### AIM OF THE EXERCISE
Print exactly the lines below between the line containing "ring dip: (199, 143)" and the line containing "thumb tip: (297, 394)", counting both of those lines. Leave pictures out.
___ DATASET RECORDS
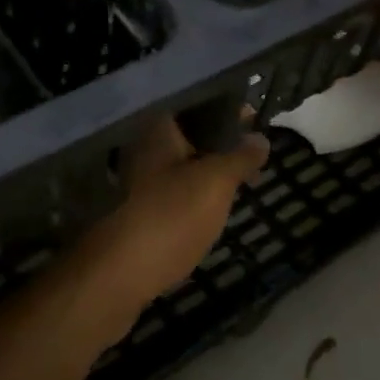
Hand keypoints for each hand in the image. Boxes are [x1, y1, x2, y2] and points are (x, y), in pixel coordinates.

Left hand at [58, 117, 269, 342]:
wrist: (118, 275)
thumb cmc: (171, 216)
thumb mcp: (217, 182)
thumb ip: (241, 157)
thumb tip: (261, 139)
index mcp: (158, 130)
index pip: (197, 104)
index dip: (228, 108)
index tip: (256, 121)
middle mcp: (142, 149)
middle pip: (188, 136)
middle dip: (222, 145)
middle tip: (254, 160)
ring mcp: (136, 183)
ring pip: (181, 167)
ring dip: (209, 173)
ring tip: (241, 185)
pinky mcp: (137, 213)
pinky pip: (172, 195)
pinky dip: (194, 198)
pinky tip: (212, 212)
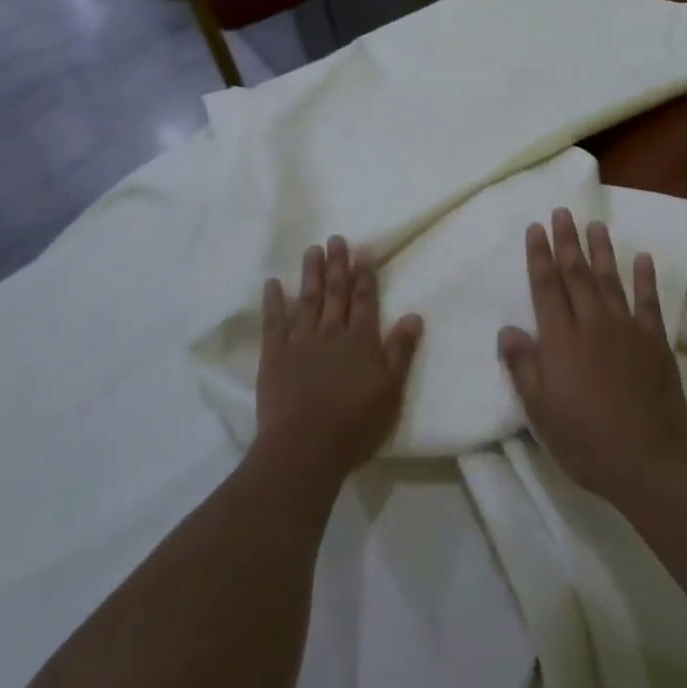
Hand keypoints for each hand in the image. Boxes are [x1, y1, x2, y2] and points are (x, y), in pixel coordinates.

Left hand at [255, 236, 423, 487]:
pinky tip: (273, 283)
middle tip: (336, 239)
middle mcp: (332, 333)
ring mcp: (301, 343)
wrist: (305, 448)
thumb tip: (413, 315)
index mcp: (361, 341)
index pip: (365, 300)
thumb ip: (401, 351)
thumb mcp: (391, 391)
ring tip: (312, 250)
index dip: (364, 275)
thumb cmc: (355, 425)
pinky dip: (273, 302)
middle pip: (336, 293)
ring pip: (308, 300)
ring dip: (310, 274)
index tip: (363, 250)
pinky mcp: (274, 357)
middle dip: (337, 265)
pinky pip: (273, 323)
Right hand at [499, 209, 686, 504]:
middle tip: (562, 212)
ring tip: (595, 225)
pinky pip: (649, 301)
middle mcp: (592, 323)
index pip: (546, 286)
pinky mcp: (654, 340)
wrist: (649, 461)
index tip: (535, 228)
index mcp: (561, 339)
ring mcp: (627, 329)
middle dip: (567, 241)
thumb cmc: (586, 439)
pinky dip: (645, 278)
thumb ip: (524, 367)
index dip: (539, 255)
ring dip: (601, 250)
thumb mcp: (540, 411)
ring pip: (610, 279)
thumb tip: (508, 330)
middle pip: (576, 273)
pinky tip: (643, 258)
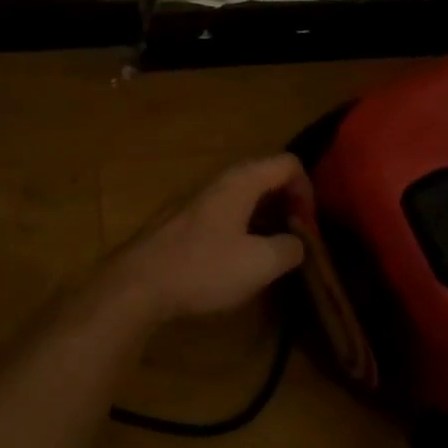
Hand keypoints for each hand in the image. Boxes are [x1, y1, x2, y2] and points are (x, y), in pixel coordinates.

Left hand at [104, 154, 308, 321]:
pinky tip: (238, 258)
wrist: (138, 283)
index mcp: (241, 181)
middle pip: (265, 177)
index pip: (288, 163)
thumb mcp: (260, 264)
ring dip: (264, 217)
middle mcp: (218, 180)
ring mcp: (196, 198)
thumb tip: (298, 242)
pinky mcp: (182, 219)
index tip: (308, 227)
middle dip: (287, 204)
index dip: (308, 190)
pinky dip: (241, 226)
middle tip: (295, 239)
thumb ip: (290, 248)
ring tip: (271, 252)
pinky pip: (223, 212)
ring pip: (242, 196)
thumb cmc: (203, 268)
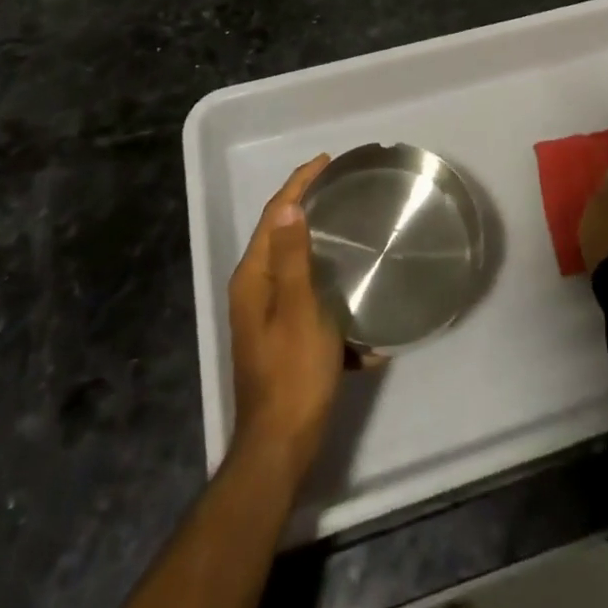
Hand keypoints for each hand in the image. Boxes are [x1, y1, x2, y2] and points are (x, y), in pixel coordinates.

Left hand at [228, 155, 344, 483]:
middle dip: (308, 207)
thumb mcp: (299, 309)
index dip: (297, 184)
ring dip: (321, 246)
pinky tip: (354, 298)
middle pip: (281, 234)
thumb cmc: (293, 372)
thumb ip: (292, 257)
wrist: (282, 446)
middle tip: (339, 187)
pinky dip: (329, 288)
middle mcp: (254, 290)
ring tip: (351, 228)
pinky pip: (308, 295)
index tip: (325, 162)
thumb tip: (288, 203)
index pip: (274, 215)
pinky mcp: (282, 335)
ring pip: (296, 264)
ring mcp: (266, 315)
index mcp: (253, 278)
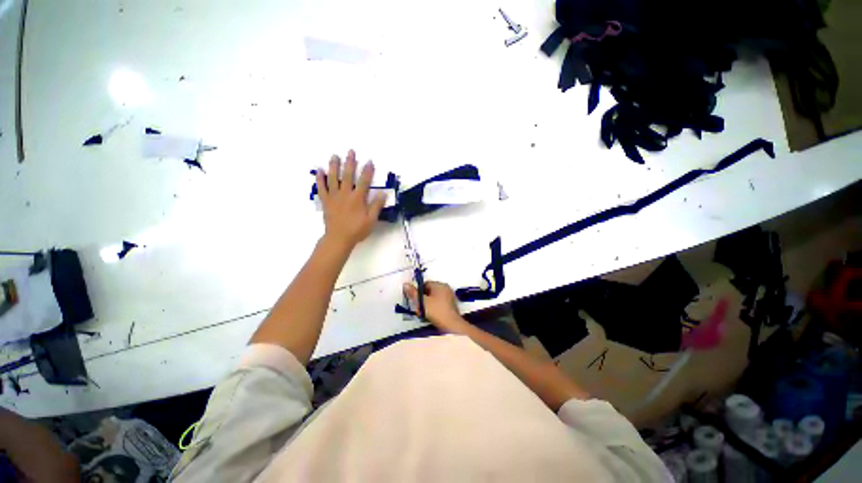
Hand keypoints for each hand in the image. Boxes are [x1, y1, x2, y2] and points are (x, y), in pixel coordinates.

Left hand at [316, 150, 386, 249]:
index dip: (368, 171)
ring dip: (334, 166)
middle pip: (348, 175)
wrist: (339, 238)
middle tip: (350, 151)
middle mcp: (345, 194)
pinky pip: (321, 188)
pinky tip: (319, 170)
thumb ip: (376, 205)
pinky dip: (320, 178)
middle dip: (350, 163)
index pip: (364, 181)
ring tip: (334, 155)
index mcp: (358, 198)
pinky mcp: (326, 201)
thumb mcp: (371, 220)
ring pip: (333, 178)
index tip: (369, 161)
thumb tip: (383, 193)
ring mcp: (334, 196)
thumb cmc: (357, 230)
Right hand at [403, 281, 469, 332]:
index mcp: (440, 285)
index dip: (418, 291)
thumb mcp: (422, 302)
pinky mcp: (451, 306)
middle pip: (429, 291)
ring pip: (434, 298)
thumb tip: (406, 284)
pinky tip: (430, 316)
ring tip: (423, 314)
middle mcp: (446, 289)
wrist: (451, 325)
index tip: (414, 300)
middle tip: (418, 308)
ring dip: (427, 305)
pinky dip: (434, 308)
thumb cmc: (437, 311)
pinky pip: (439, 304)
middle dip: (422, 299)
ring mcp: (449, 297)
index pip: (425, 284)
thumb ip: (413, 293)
______
___ DATASET RECORDS
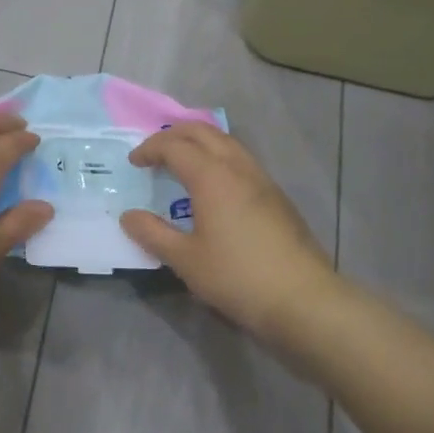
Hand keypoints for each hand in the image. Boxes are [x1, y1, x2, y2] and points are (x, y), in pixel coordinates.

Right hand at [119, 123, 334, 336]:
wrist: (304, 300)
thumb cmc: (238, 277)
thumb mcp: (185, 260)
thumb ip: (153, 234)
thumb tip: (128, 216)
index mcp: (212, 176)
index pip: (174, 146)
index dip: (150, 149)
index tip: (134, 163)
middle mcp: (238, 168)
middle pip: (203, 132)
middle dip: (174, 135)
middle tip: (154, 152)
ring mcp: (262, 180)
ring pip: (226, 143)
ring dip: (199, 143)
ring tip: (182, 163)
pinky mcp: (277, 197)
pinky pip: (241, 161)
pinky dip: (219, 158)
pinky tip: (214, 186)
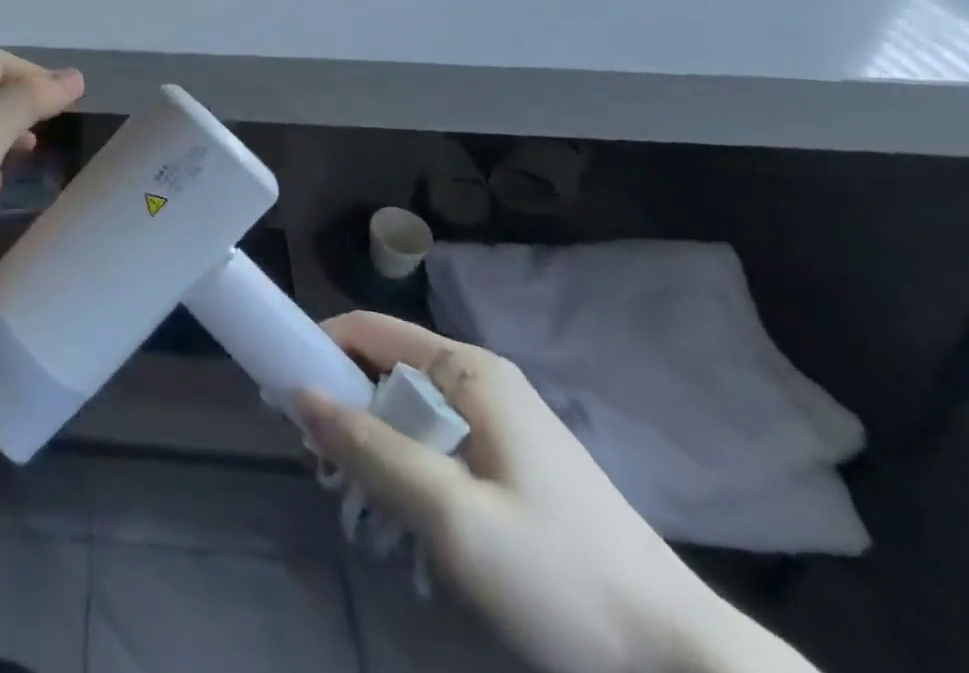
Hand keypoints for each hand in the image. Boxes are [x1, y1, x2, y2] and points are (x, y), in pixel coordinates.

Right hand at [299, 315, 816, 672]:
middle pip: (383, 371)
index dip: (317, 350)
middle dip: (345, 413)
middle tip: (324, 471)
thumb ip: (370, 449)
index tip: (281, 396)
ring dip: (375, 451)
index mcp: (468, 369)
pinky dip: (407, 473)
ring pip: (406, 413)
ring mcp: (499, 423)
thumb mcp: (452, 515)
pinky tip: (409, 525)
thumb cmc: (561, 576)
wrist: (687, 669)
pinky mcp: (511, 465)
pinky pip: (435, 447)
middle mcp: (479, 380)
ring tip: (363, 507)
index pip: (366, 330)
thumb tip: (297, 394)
______
___ DATASET RECORDS
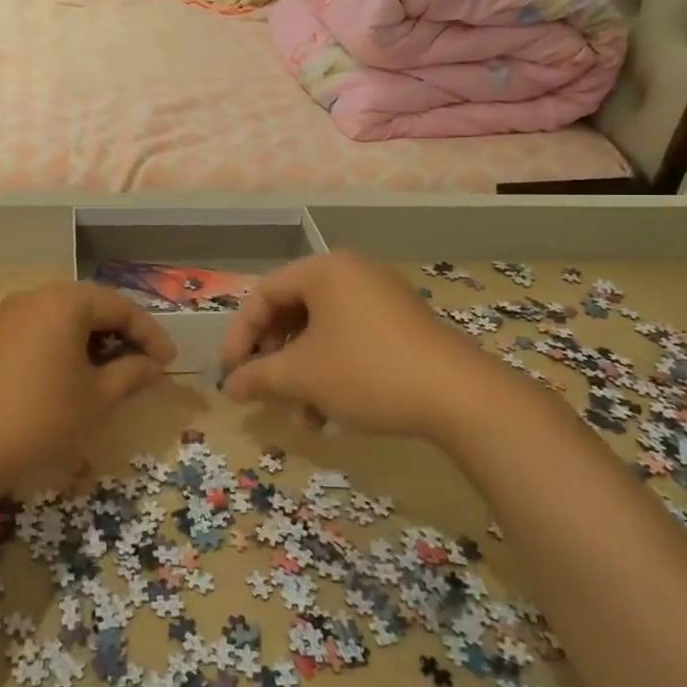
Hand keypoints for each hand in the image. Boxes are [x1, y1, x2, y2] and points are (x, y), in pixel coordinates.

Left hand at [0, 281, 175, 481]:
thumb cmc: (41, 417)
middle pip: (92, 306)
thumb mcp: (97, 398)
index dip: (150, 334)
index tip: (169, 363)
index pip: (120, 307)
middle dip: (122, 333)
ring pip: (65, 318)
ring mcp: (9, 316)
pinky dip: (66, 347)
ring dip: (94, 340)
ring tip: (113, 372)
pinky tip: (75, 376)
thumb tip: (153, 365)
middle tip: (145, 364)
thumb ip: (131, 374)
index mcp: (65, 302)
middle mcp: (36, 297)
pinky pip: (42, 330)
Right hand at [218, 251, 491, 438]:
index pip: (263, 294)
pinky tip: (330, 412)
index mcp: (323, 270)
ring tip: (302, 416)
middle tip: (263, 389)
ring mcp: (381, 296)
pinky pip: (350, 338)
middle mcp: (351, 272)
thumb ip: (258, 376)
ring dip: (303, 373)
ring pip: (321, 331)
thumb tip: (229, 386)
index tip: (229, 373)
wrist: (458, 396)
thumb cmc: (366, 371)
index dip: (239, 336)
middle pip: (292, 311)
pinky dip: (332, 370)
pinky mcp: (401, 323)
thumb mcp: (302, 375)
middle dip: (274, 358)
______
### OUTPUT OF THE EXERCISE
ring dip: (199, 143)
ring tip: (182, 163)
pinky mcp: (277, 197)
pinky pip: (241, 161)
pinky dip: (219, 158)
pinky tip: (214, 186)
Hand keypoints for each hand in the image. Boxes are [x1, y1, x2, y2] and points are (x, y), in pixel coordinates.

Right hand at [299, 315, 816, 672]:
middle pip: (383, 371)
index dip: (317, 350)
middle dip: (345, 413)
middle tip: (324, 471)
thumb ip: (370, 449)
index tip: (281, 396)
ring dip: (375, 451)
index mcp: (468, 369)
pinky dip: (407, 473)
ring pip: (406, 413)
ring mcp: (499, 423)
thumb mcp: (452, 515)
pinky tip: (409, 525)
thumb cmc: (561, 576)
wrist: (687, 669)
pinky mcp: (511, 465)
pinky pip: (435, 447)
middle mcp: (479, 380)
ring tip: (363, 507)
index pip: (366, 330)
thumb tip: (297, 394)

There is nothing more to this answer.